Where to Start with Andrea Nguyen
Andrea Nguyen is a Vietnamese-American food writer, cooking teacher, and James Beard Award-nominated author based in California. Born in Vietnam, she came to the United States as a refugee and went on to become one of the most respected voices in Asian cooking for Western audiences. Her books are known for crystal-clear instructions, thorough technique explanations, and a deep respect for tradition paired with practical adaptations for home kitchens. She has written several acclaimed cookbooks including Asian Dumplings, Into the Vietnamese Kitchen, The Pho Cookbook, and Vietnamese Food Any Day. Her work has been recognized by the James Beard Foundation, the International Association of Culinary Professionals, and National Public Radio.
Start here
Asian Dumplings
Andrea Nguyen · 240 pages · 2009 · Moderate
Themes: dumplings, dim sum, Asian cuisine, technique
Andrea Nguyen’s IACP Award-finalist cookbook is the definitive English-language guide to making dumplings from across Asia.
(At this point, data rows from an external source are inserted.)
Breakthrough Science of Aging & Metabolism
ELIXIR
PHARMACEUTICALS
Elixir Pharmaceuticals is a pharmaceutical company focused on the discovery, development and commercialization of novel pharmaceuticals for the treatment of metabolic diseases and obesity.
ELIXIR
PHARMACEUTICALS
With more than 75 recipes spanning China, Japan, Vietnam, Korea, India, and the Philippines, it teaches fundamental techniques that apply far beyond any single cuisine.
Why Start Here
Asian Dumplings is the ideal entry point for Nguyen’s work because it captures her greatest strength: breaking down complex traditional techniques into clear, repeatable steps. The opening chapters on ingredients, equipment, and fundamental dough methods are a masterclass in dumpling science. She explains how different flours behave, why water temperature matters, and how to develop the feel for when a dough is ready.
The book covers Chinese dim sum classics like har gow, siu mai, and soup dumplings alongside Japanese gyoza, Vietnamese spring rolls, Indian samosas, and more. This breadth is a strength because it shows the underlying principles that connect all dumpling traditions. Once you understand how a basic hot water dough works, moving between cuisines becomes intuitive rather than daunting.
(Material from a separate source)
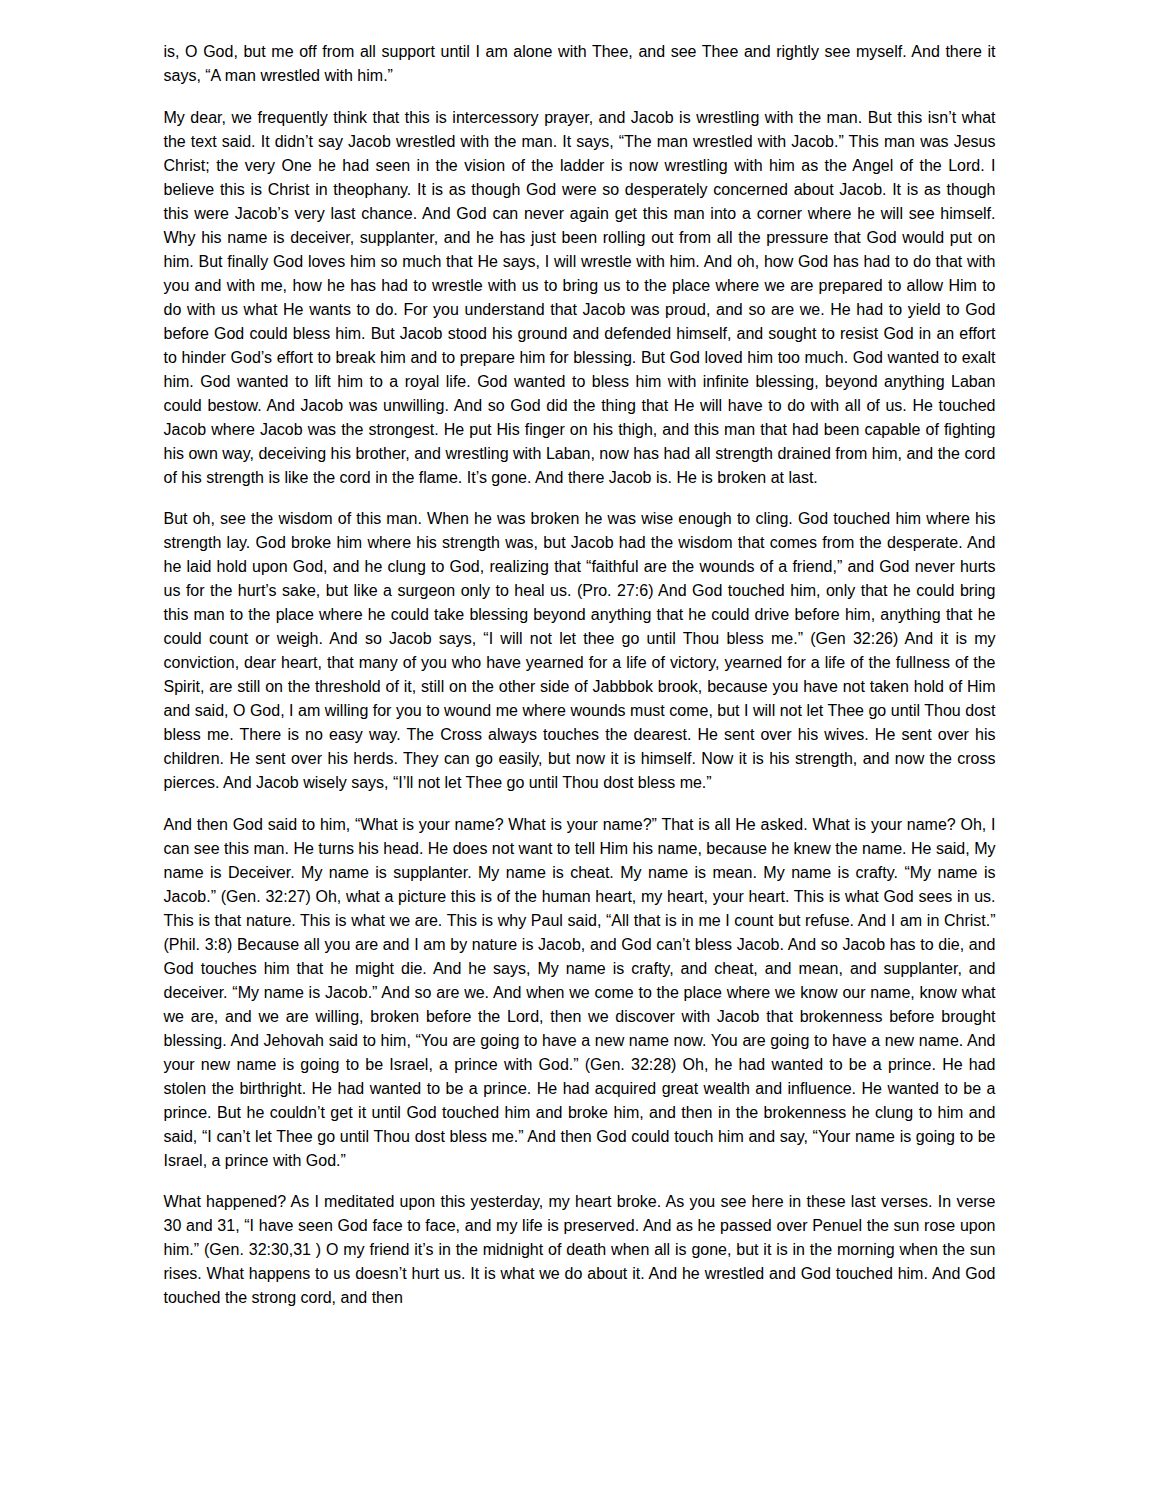is, O God, but me off from all support until I am alone with Thee, and see Thee and rightly see myself. And there it says, “A man wrestled with him.”
My dear, we frequently think that this is intercessory prayer, and Jacob is wrestling with the man. But this isn’t what the text said. It didn’t say Jacob wrestled with the man. It says, “The man wrestled with Jacob.” This man was Jesus Christ; the very One he had seen in the vision of the ladder is now wrestling with him as the Angel of the Lord. I believe this is Christ in theophany. It is as though God were so desperately concerned about Jacob. It is as though this were Jacob’s very last chance. And God can never again get this man into a corner where he will see himself. Why his name is deceiver, supplanter, and he has just been rolling out from all the pressure that God would put on him. But finally God loves him so much that He says, I will wrestle with him. And oh, how God has had to do that with you and with me, how he has had to wrestle with us to bring us to the place where we are prepared to allow Him to do with us what He wants to do. For you understand that Jacob was proud, and so are we. He had to yield to God before God could bless him. But Jacob stood his ground and defended himself, and sought to resist God in an effort to hinder God’s effort to break him and to prepare him for blessing. But God loved him too much. God wanted to exalt him. God wanted to lift him to a royal life. God wanted to bless him with infinite blessing, beyond anything Laban could bestow. And Jacob was unwilling. And so God did the thing that He will have to do with all of us. He touched Jacob where Jacob was the strongest. He put His finger on his thigh, and this man that had been capable of fighting his own way, deceiving his brother, and wrestling with Laban, now has had all strength drained from him, and the cord of his strength is like the cord in the flame. It’s gone. And there Jacob is. He is broken at last.
But oh, see the wisdom of this man. When he was broken he was wise enough to cling. God touched him where his strength lay. God broke him where his strength was, but Jacob had the wisdom that comes from the desperate. And he laid hold upon God, and he clung to God, realizing that “faithful are the wounds of a friend,” and God never hurts us for the hurt’s sake, but like a surgeon only to heal us. (Pro. 27:6) And God touched him, only that he could bring this man to the place where he could take blessing beyond anything that he could drive before him, anything that he could count or weigh. And so Jacob says, “I will not let thee go until Thou bless me.” (Gen 32:26) And it is my conviction, dear heart, that many of you who have yearned for a life of victory, yearned for a life of the fullness of the Spirit, are still on the threshold of it, still on the other side of Jabbbok brook, because you have not taken hold of Him and said, O God, I am willing for you to wound me where wounds must come, but I will not let Thee go until Thou dost bless me. There is no easy way. The Cross always touches the dearest. He sent over his wives. He sent over his children. He sent over his herds. They can go easily, but now it is himself. Now it is his strength, and now the cross pierces. And Jacob wisely says, “I’ll not let Thee go until Thou dost bless me.”
And then God said to him, “What is your name? What is your name?” That is all He asked. What is your name? Oh, I can see this man. He turns his head. He does not want to tell Him his name, because he knew the name. He said, My name is Deceiver. My name is supplanter. My name is cheat. My name is mean. My name is crafty. “My name is Jacob.” (Gen. 32:27) Oh, what a picture this is of the human heart, my heart, your heart. This is what God sees in us. This is that nature. This is what we are. This is why Paul said, “All that is in me I count but refuse. And I am in Christ.” (Phil. 3:8) Because all you are and I am by nature is Jacob, and God can’t bless Jacob. And so Jacob has to die, and God touches him that he might die. And he says, My name is crafty, and cheat, and mean, and supplanter, and deceiver. “My name is Jacob.” And so are we. And when we come to the place where we know our name, know what we are, and we are willing, broken before the Lord, then we discover with Jacob that brokenness before brought blessing. And Jehovah said to him, “You are going to have a new name now. You are going to have a new name. And your new name is going to be Israel, a prince with God.” (Gen. 32:28) Oh, he had wanted to be a prince. He had stolen the birthright. He had wanted to be a prince. He had acquired great wealth and influence. He wanted to be a prince. But he couldn’t get it until God touched him and broke him, and then in the brokenness he clung to him and said, “I can’t let Thee go until Thou dost bless me.” And then God could touch him and say, “Your name is going to be Israel, a prince with God.”
What happened? As I meditated upon this yesterday, my heart broke. As you see here in these last verses. In verse 30 and 31, “I have seen God face to face, and my life is preserved. And as he passed over Penuel the sun rose upon him.” (Gen. 32:30,31 ) O my friend it’s in the midnight of death when all is gone, but it is in the morning when the sun rises. What happens to us doesn’t hurt us. It is what we do about it. And he wrestled and God touched him. And God touched the strong cord, and then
Nguyen’s recipes have been thoroughly tested and refined, and her instructions assume intelligence without assuming prior experience. The photography by Penny De Los Santos provides practical guidance alongside beautiful presentation shots.
What to Expect
A 240-page hardcover organized by dumpling type: crescents, sticks and balls, sheets and rounds, and filled pastas. The technique chapters are essential reading before diving into recipes. This is a moderately challenging cookbook that rewards patience and practice. Plan to work through the basics methodically, and you will build skills that serve you for years.